MN4128 DATA ANALYTICS AND VISUALIZATION FOR TALENT MANAGEMENT


The Department of Defense routinely evaluates the feasibility and potential consequences of a wide range of talent-management policy proposals. This course prepares students to conduct credible, data-driven policy analysis in this context by developing both technical and communication skills. Students will learn to frame and analyze policy-relevant research questions; merge, manage, and interpret diverse datasets; compute descriptive statistics; estimate foundational econometric models; and design clear, decision-relevant data visualizations. The course also emphasizes effective communication of empirical findings through written products and oral briefings tailored to defense decision makers.


Prerequisite

Course is moved earlier in the MSA curriculum econometric sequence. Students should be familiar with basic statistics (MN3040) only.

Corequisite

Course is moved earlier in the MSA curriculum econometric sequence. Students should take together with MN4110 to concurrently learn econometric modeling of manpower data.

Lecture Hours

3

Lab Hours

0

Course Learning Outcomes

· Within a typical military staff setting, the student will create and execute a plan to analyze real world manpower policy problems in order to provide a decision maker evidence with which to make a decision.

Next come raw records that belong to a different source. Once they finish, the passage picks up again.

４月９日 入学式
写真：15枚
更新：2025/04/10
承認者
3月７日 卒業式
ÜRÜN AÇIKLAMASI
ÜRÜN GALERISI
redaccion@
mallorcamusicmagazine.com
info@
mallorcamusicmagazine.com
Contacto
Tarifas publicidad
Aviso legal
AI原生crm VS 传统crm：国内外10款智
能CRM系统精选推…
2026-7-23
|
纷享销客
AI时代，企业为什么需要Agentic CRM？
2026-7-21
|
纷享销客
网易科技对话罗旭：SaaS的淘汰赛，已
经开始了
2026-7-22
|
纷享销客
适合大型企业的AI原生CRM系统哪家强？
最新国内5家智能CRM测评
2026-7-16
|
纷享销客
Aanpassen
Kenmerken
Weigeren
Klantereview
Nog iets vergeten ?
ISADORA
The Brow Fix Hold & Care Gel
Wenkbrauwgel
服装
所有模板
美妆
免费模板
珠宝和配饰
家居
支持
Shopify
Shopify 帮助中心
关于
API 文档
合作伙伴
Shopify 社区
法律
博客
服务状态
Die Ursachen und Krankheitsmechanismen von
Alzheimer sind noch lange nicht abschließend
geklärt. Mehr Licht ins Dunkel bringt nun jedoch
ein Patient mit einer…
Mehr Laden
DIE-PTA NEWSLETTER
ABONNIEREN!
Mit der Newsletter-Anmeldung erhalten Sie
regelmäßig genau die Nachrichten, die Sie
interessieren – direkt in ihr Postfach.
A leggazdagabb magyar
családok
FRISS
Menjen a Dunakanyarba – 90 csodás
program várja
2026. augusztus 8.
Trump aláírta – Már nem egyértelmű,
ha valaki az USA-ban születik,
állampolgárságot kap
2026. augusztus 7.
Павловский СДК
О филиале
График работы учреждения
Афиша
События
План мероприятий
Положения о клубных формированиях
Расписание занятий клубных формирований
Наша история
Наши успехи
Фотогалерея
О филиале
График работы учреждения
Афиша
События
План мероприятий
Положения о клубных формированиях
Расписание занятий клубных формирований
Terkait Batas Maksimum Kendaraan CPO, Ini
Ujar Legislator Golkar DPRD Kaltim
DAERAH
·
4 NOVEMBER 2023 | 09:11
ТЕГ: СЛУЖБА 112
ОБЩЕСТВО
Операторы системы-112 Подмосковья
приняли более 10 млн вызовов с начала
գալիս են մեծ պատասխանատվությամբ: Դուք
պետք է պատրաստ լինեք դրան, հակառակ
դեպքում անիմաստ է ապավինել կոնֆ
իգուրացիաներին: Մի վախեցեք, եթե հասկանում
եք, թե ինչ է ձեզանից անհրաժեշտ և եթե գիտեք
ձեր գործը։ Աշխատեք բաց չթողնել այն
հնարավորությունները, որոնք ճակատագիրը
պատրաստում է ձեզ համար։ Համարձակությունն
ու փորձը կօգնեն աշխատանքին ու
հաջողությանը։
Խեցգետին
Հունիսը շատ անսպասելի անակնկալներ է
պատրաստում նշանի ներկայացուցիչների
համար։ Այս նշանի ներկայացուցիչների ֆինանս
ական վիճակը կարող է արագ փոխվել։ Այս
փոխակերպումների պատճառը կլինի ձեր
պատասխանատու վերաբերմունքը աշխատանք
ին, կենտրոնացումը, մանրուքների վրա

· Given a properly coded and cleaned dataset, the student will employ R to estimate basic statistical models for the purpose of manpower policy evaluation.

· Given datasets in a variety of formats, the student will demonstrate the ability to merge, manipulate, and properly code data using R in order to perform appropriate statistical analyses.

· Given a properly coded and cleaned dataset, the student will employ R to generate effective data visualization techniques for the purpose of performing statistical analyses and/or real-time policy evaluation.

· Given a typical real-world policy problem and set of information, the student will generate a quick turn-around manpower policy analysis in R and present managerially relevant results.